*WORK REQUIRED*:
How many lines in the items below contain the string "kern"? Give only the number.

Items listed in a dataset
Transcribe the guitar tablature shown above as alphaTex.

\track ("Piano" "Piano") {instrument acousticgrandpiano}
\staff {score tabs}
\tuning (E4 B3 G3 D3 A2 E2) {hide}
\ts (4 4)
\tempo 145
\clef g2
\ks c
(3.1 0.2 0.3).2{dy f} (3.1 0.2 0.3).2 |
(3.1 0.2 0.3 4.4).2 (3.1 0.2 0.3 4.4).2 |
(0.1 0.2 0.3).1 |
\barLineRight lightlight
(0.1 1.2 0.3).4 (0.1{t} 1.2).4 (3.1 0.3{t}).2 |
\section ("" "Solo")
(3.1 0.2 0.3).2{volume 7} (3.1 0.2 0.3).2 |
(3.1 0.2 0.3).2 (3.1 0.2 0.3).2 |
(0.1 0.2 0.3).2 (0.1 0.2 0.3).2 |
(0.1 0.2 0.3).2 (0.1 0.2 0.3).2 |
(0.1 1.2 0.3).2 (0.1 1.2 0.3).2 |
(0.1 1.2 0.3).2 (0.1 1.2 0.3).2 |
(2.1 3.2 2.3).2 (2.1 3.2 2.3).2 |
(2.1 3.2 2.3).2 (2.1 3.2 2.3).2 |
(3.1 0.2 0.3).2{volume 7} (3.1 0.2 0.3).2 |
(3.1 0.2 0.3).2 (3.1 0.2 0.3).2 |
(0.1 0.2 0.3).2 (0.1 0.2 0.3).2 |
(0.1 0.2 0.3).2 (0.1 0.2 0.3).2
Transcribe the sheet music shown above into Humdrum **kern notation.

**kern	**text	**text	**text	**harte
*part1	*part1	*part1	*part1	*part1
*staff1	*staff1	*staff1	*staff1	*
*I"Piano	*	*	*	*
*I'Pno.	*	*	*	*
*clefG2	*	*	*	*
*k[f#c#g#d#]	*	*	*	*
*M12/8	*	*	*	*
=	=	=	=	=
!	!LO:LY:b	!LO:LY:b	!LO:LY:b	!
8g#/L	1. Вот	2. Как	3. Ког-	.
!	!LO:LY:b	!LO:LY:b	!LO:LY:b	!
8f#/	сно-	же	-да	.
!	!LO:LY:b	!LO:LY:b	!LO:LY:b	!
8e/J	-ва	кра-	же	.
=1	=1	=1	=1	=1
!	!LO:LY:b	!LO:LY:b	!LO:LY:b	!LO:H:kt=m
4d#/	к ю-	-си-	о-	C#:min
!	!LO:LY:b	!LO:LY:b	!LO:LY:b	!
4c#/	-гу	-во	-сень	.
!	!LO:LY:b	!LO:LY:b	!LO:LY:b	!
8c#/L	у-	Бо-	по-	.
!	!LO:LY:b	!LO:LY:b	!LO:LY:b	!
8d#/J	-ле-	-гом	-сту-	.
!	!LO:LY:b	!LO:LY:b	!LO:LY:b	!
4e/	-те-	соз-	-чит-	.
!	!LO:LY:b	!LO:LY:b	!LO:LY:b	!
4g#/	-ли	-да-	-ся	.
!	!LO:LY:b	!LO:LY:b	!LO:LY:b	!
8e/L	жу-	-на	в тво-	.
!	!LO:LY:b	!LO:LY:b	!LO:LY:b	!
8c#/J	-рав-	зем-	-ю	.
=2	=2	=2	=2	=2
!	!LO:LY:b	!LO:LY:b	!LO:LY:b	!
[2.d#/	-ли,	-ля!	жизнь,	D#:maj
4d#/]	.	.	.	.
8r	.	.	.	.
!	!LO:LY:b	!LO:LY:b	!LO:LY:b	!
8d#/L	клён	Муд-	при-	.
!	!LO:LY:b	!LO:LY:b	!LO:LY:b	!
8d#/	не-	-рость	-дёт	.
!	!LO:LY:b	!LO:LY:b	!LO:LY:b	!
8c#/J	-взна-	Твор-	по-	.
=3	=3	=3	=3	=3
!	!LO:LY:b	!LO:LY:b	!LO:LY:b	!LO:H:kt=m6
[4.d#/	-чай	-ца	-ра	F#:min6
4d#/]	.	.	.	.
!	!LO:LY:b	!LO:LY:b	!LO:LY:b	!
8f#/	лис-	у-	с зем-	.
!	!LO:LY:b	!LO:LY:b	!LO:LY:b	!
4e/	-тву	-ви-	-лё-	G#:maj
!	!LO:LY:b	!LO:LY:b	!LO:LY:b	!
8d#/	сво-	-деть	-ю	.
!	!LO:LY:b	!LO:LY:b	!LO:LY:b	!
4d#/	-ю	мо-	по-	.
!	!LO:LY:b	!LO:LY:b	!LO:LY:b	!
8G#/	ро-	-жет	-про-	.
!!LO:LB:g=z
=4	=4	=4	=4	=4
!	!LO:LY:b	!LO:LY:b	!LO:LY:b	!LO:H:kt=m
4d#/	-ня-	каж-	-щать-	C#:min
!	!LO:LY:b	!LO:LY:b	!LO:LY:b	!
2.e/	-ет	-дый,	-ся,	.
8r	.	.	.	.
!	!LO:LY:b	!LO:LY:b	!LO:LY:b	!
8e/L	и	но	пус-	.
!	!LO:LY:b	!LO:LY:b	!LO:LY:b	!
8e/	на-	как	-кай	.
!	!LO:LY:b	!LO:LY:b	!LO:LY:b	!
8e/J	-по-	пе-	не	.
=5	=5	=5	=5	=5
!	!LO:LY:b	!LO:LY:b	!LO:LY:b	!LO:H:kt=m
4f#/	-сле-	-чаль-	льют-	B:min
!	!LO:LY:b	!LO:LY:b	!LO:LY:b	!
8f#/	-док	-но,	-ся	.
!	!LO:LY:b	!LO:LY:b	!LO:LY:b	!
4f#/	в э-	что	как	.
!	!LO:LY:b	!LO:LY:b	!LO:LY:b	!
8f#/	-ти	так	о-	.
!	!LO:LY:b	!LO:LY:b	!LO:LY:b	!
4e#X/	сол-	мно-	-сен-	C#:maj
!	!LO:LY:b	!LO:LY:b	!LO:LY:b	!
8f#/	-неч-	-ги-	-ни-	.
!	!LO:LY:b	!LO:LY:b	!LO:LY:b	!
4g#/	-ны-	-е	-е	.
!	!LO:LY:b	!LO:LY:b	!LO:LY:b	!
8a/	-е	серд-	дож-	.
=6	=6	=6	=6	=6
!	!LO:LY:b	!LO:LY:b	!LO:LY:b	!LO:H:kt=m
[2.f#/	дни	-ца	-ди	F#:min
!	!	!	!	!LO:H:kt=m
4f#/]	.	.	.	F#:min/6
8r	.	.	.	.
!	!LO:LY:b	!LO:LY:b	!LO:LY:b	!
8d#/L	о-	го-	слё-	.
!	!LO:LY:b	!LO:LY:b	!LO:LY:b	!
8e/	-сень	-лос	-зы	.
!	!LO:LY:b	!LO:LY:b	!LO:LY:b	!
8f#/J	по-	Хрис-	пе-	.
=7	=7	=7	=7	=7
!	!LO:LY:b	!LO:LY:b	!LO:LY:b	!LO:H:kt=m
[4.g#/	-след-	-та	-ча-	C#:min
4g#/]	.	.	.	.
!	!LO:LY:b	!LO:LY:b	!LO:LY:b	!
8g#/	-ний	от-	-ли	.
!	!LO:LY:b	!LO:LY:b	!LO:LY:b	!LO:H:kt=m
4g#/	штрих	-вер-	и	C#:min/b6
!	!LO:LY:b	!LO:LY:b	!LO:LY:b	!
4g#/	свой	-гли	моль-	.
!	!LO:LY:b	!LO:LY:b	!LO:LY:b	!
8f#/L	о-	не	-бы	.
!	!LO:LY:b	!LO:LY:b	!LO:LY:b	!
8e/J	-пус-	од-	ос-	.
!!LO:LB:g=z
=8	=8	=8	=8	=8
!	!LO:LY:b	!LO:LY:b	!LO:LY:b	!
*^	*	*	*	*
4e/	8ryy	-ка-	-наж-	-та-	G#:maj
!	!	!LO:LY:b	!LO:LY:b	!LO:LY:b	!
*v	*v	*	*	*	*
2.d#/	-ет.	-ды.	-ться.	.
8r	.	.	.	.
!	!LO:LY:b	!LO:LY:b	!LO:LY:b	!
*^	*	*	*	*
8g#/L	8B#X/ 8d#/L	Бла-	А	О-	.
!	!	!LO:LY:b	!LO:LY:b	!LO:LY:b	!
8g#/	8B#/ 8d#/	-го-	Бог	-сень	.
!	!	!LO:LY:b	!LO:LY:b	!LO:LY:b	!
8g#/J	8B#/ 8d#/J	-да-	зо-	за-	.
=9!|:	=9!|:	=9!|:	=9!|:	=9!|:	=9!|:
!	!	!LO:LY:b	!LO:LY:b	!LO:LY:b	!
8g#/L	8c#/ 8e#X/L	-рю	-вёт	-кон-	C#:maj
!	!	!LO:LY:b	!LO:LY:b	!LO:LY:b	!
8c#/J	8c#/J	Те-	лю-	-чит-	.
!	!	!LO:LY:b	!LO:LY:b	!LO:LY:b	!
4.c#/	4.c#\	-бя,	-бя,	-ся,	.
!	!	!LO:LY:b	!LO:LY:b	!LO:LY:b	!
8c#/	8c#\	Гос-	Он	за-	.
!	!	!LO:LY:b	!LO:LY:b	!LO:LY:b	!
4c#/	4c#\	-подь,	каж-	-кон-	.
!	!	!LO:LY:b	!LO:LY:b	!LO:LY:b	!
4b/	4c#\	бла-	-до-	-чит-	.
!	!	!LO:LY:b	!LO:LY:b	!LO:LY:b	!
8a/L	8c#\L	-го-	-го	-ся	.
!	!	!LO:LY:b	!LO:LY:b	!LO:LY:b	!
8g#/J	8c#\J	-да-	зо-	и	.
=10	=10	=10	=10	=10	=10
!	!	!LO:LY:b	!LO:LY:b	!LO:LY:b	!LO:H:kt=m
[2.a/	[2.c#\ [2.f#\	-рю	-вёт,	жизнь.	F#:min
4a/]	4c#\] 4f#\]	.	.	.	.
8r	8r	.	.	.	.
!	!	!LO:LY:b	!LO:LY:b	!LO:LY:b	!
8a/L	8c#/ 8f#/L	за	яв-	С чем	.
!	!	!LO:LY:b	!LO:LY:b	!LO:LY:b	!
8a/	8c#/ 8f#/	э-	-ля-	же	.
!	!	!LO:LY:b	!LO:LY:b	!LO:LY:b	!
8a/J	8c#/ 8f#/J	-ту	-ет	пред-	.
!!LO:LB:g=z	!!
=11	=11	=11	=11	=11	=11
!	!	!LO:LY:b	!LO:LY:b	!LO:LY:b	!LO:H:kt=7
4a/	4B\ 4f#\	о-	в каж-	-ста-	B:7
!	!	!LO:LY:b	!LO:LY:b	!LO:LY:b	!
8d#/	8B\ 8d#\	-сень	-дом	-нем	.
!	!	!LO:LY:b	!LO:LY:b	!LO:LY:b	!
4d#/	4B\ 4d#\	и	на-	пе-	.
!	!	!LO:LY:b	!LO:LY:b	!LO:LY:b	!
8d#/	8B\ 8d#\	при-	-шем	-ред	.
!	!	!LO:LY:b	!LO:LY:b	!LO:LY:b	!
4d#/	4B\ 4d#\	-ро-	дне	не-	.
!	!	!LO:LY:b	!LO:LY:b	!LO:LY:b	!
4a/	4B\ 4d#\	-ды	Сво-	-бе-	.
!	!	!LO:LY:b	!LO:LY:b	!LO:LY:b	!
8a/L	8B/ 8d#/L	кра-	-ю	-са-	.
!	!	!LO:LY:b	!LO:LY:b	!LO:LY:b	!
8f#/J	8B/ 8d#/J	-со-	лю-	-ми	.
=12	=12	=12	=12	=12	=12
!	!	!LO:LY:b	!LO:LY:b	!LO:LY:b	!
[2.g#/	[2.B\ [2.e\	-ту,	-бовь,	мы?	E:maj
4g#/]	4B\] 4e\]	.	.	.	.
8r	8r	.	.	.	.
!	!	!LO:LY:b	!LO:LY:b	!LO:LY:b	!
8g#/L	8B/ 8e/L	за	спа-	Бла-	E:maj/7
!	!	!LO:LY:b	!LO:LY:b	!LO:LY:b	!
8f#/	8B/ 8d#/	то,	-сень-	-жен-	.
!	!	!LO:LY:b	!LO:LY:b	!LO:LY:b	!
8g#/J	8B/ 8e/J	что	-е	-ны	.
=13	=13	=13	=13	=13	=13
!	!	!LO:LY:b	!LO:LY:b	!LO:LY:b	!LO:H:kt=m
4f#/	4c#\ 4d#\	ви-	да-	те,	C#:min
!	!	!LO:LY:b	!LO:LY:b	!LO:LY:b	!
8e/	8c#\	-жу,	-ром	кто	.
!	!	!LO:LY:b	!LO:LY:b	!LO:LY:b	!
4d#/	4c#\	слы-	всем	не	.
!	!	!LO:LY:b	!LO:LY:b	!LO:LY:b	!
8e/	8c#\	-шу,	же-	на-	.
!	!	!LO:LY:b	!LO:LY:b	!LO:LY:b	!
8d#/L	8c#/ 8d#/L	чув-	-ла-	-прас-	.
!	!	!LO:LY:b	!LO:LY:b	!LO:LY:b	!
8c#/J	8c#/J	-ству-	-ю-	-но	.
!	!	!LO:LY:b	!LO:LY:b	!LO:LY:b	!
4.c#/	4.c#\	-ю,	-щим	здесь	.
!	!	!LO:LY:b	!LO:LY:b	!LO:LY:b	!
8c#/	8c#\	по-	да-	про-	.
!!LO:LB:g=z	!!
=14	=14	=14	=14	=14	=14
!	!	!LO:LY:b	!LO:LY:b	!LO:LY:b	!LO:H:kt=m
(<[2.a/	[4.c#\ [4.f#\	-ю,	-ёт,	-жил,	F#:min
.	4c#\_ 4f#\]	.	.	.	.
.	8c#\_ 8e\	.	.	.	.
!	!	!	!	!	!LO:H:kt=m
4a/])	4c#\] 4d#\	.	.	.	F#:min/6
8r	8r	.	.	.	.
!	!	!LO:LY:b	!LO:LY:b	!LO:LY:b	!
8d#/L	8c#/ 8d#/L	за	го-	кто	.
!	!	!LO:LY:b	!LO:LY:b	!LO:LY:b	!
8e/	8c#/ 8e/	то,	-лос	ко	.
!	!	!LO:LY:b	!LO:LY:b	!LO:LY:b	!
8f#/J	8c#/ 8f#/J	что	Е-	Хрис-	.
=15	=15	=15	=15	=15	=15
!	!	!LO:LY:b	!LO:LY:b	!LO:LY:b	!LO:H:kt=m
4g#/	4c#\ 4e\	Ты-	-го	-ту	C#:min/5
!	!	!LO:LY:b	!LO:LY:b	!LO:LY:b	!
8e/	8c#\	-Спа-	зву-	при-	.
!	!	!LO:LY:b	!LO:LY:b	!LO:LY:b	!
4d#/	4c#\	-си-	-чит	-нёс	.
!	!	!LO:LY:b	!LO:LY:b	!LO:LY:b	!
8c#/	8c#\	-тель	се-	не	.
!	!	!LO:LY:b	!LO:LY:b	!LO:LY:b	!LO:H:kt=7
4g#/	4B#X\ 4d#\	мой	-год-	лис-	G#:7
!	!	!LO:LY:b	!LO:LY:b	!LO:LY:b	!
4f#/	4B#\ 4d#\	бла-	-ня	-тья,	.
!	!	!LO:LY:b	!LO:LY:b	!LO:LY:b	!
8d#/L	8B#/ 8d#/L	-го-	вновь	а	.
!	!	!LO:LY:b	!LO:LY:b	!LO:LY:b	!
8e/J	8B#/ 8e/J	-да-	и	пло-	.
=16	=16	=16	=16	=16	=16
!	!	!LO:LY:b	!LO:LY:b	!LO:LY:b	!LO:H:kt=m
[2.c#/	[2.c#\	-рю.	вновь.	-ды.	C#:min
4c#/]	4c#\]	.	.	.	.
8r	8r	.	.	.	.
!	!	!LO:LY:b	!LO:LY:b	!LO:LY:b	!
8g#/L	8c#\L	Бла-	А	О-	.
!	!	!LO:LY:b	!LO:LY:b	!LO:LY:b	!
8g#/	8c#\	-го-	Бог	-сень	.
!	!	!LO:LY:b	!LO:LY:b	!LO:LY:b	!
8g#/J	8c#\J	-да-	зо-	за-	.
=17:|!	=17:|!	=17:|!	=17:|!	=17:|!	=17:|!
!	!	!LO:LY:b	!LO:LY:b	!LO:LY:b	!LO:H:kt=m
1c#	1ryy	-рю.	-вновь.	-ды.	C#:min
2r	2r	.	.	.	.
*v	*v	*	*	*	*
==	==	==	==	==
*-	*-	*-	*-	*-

*FINAL RESULT*:
2